About a year ago, I happened upon this statement about the Monitor in the Harvard Business Review – under the charming heading of “do things that don’t interest you”:

“Many things that end up” being meaningful, writes social scientist Joseph Grenny, “have come from conference workshops, articles, or online videos that began as a chore and ended with an insight. My work in Kenya, for example, was heavily influenced by a Christian Science Monitor article I had forced myself to read 10 years earlier. Sometimes, we call things ‘boring’ simply because they lie outside the box we are currently in.”

If you were to come up with a punchline to a joke about the Monitor, that would probably be it. We’re seen as being global, fair, insightful, and perhaps a bit too earnest. We’re the bran muffin of journalism.

But you know what? We change lives. And I’m going to argue that we change lives precisely because we force open that too-small box that most human beings think they live in.
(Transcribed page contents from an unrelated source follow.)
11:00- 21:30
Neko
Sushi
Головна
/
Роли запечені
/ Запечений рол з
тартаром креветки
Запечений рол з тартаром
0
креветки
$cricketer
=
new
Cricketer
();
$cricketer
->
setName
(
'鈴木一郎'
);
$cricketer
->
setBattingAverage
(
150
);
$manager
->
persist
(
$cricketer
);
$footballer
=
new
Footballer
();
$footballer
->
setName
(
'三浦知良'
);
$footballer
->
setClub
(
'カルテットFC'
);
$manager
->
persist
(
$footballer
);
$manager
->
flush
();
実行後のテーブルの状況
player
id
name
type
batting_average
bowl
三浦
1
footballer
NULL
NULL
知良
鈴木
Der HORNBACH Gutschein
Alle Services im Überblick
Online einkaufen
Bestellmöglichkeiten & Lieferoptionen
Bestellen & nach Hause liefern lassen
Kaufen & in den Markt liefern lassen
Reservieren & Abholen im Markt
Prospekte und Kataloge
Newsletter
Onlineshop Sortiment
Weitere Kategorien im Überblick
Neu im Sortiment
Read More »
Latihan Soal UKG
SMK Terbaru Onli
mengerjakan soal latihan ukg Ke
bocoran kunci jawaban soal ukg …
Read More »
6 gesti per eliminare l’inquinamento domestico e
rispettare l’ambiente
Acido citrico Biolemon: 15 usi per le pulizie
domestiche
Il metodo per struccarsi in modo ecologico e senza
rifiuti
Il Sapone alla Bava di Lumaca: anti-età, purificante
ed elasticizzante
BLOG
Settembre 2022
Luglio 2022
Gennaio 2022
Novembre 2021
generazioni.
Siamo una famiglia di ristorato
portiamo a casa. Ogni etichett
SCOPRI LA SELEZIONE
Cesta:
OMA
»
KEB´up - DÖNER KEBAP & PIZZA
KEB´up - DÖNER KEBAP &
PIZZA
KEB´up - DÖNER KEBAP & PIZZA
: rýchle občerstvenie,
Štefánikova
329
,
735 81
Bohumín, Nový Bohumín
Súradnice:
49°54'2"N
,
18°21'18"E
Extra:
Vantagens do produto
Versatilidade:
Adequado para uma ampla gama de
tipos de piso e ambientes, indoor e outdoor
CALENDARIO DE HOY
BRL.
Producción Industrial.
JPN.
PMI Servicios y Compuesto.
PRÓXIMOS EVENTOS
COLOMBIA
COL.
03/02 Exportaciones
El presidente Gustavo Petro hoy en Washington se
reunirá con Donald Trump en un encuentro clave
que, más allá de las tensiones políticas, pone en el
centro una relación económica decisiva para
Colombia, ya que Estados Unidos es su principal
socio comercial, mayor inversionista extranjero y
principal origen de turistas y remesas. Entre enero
The Monitor is a peculiar little publication that’s hard for the world to figure out. We’re run by a church, but we’re not only for church members and we’re not about converting people. We’re known as being fair even as the world becomes as polarized as at any time since the newspaper’s founding in 1908.

We have a mission beyond circulation, we want to bridge divides. We’re about kicking down the door of thought everywhere and saying, “You are bigger and more capable than you realize. And we can prove it.”